How to convert Office documents to PDF with Microsoft Graph

This tutorial aims to create a service that can be used to accurately convert Microsoft Office file formats into PDFs. The service works by storing the Office file in a SharePoint file storage, then requesting the file back in a specified format using this API call:
https://docs.microsoft.com/en-us/graph/api/driveitem-get-content-format?view=graph-rest-beta&tabs=http, before deleting the file again (saving space on the SharePoint).

This implementation majorly follows/borrows/steals from https://medium.com/medialesson/convert-files-to-pdf-using-microsoft-graph-azure-functions-20bc84d2adc4, however has been re-implemented in Java using the Microsoft Graph SDK.

The code produced in this guide can be found on GitHub and is explained in detail in the Project Setup section.

App Registration

The first thing we need to do is create an app registration, which we will use for login information and permissions for our app.

Secret Key

Navigate to the app registrations page on the azure active directory service

Azure Portal  -> Azure Active Directory -> App registrations

and create a new registration.

Set the name of your application (In this case I’ve set it to IDR-Office2PDF) and leave the rest of the options as their defaults. Then click “Register”.
Enter this new app registration, and take note of the “application (client) ID”, and the “Directory (tenant) ID”, we will use those in our application later.

Next, navigate to the “Certificates & Secrets” tab in the left menu.

From here, create a new client secret, give it a relevant description, and an appropriate expiry length, and click the add button.

Now copy and note down the value in the Value column, this will be used for authenticating requests later.

Permissions

The last thing we need to do is set up the application’s permissions. We need to configure the application to be allowed to write files so that we can upload our office files in order to then download them in the correct format.

Navigate to the app permissions page inside the application registration.

Click “Add a permission”, then, in the menu that appears, select the Microsoft Graph API.

Then Application permissions.

Then search for files, open the submenu, and select “Files.ReadWrite.All”.

Click the “Add permissions” button, then, back on the “API permissions” page, click the “Grant admin consent for X” button. If you cannot click this button (note it does take a moment to become available after adding a new permission), then you’ll need to get an admin account to navigate to this page and click it for you.

Download as a PDF

SharePoint setup

In order to download a file as a PDF, we need somewhere to upload it first. For this, we’re going to piggyback off of SharePoint.

We want to create a SharePoint site that isn’t linked to any group, to do this, navigate to https://www.office.com, open the admin panel then the SharePoint tab.

Go to sites -> Active Sites, then click create.

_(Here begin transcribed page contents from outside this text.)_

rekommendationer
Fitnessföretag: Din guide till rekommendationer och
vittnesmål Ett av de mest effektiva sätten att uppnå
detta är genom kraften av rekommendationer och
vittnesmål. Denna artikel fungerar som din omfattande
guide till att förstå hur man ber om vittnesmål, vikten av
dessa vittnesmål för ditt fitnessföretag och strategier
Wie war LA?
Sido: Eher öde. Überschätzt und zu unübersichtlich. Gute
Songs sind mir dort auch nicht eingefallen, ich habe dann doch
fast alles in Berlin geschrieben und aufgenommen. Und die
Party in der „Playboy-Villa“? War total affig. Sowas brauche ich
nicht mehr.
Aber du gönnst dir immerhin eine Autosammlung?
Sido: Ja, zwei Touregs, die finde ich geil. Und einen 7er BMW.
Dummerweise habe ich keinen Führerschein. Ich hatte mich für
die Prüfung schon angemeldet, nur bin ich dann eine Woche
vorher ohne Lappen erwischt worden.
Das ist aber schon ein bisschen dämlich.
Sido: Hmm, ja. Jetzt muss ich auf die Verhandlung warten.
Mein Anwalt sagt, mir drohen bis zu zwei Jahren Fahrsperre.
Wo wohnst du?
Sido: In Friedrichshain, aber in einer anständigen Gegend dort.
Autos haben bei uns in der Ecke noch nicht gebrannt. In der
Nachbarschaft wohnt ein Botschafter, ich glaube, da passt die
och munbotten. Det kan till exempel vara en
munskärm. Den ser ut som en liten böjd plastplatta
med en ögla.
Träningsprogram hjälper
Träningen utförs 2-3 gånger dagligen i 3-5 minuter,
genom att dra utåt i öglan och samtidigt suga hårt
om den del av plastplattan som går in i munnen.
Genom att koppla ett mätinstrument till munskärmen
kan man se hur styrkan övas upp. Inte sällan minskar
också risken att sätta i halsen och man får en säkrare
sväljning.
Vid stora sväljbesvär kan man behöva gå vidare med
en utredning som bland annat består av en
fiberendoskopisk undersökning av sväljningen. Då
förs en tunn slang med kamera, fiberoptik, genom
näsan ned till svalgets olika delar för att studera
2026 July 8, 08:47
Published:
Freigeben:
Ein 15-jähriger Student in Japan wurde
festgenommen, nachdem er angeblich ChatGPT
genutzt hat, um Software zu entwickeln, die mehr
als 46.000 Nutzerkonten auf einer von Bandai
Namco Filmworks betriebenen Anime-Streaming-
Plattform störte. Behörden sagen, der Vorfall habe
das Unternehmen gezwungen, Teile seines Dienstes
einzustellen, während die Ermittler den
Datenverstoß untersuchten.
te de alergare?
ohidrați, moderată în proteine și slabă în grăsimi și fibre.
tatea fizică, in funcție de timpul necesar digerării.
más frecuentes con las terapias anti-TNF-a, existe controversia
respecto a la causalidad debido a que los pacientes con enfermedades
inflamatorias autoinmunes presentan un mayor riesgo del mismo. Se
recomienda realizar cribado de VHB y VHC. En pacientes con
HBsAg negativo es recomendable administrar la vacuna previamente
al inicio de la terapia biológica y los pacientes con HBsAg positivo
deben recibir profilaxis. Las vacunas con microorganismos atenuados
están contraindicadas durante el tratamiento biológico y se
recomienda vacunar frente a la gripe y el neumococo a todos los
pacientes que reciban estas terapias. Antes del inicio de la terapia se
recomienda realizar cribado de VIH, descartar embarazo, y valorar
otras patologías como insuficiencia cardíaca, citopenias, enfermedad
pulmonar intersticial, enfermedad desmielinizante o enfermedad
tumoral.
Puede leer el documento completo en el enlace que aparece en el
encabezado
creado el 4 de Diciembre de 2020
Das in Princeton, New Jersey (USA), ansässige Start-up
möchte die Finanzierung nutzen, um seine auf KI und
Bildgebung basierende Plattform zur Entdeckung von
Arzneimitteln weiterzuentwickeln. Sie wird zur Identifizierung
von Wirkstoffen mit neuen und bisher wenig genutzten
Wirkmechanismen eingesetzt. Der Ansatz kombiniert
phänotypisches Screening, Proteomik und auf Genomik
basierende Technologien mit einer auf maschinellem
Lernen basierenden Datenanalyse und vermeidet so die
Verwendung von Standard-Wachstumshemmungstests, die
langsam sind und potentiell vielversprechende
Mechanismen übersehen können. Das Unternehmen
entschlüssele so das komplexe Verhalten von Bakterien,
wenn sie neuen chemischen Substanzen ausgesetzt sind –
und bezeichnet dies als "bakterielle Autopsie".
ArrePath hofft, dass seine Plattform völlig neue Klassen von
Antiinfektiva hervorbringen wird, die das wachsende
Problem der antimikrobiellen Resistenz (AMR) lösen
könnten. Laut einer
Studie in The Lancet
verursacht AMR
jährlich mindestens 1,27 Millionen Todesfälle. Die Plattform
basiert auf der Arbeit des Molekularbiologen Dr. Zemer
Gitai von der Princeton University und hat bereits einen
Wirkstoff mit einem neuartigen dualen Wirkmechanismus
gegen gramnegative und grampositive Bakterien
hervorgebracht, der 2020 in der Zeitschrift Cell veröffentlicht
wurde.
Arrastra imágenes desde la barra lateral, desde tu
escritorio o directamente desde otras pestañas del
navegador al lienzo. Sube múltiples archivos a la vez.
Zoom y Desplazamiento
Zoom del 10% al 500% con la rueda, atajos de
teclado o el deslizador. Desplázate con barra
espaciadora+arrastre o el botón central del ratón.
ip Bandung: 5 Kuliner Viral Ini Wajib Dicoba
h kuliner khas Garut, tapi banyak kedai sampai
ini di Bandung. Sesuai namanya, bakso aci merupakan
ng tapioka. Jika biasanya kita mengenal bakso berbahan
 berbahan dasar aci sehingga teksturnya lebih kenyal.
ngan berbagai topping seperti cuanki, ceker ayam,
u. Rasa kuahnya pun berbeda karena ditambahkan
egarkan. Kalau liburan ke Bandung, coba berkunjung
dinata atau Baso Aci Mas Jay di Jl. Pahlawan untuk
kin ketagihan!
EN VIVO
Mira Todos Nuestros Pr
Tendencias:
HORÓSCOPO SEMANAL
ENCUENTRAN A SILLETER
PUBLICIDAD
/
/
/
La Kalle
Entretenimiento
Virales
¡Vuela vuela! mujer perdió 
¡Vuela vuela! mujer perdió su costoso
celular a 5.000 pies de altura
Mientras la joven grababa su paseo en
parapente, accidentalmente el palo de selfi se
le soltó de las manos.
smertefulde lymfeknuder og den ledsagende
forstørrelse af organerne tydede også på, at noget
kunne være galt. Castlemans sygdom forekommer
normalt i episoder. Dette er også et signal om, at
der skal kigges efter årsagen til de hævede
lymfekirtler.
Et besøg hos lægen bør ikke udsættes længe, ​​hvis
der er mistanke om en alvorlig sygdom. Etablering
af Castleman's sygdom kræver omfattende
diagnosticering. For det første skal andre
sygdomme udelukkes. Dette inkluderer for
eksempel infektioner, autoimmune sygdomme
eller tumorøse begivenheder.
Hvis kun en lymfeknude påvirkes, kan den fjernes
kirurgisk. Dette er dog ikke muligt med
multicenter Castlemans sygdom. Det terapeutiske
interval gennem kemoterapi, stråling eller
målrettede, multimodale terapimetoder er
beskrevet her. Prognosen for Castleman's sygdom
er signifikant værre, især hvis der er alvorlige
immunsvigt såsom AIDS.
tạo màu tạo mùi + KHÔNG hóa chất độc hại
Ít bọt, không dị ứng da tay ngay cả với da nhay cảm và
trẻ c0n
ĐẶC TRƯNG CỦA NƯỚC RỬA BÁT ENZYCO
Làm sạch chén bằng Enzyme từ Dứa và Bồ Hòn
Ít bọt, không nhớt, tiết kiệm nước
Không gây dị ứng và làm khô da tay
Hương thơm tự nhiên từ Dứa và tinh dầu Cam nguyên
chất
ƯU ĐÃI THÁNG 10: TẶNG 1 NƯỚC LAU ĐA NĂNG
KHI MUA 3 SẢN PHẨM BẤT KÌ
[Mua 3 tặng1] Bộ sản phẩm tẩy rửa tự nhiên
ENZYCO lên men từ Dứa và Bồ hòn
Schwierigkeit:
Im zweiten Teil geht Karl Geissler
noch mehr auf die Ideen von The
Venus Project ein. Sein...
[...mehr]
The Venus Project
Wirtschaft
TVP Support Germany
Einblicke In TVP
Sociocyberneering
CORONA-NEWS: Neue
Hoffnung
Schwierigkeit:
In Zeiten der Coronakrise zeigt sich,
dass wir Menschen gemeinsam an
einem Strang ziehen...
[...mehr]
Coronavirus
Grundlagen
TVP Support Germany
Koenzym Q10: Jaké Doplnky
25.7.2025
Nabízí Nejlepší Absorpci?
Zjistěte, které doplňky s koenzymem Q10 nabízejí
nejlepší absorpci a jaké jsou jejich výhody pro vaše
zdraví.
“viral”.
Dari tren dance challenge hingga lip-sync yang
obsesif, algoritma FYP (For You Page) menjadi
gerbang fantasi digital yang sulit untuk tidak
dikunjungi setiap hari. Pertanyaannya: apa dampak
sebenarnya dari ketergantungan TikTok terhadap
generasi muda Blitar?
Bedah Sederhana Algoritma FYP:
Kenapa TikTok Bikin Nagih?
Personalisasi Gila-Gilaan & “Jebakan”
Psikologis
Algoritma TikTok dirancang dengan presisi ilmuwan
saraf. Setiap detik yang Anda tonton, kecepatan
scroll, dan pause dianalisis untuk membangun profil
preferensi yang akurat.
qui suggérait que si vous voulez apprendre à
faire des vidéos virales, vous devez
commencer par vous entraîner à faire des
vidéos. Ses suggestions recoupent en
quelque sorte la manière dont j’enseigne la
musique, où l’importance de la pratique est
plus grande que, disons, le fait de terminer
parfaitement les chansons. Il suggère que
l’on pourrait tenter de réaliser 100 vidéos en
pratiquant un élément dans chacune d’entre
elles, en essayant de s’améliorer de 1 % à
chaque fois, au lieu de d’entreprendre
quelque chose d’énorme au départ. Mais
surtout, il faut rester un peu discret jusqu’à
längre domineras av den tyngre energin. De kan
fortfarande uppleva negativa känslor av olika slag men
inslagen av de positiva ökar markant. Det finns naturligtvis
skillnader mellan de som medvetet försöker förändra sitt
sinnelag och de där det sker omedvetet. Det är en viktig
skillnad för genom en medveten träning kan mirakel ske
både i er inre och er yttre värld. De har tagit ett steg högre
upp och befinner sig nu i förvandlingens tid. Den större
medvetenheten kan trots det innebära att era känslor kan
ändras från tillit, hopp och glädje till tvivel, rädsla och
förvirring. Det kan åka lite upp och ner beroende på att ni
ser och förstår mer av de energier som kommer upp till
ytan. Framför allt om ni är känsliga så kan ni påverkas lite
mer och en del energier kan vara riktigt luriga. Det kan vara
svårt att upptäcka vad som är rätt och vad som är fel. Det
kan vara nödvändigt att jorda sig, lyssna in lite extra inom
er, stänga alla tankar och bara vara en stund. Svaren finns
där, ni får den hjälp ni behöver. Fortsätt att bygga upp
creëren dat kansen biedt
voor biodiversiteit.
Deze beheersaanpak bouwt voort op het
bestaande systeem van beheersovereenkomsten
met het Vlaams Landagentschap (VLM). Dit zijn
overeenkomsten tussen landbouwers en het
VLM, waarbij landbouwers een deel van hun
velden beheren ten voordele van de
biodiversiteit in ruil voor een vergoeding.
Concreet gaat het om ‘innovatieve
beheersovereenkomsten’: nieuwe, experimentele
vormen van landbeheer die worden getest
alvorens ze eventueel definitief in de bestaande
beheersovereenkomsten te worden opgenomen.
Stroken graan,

In the menu that pops up, click “Other Options”, then select the “document center” template (the template probably doesn’t matter, but this one has a nice list of any files that remain on the server if they fail to delete). Finally, set a name and note this down, you’ll need it in the next step.

With the site created, we need its ID in order to make API calls using it. We can find this ID by navigating to https://developer.microsoft.com/en-us/graph/graph-explorer, signing in using the same account that was set as an administrator to the SharePoint site, setting the URL to

https://graph.microsoft.com/v1.0/sites/YOUR-DOMAIN.sharepoint.com/:/sites/YOUR-SITE-NAME/?$select=id

replacing “YOUR-SITE-NAME” with the name of the site that you set in the previous step, and “YOUR-DOMAIN” to your SharePoint domain, and executing the query

After executing the query, you should get a response that looks like this:

Take note of the ID, we will use this for uploading to and downloading from the SharePoint.

Project setup

The code for the function will be written in Java using Maven.
To create the project, azure offers a lovely archetype which sets up the scaffolding of the project for us. More information can be found here:
https://docs.microsoft.com/en-us/azure/azure-functions/functions-reference-java
To create your project, run the following command:

mvn archetype:generate -DarchetypeGroupId=com.microsoft.azure -DarchetypeArtifactId=azure-functions-archetype

This will run interactively, asking for a groupId, artifactId, version, etc. Fill these in, then open the resulting project.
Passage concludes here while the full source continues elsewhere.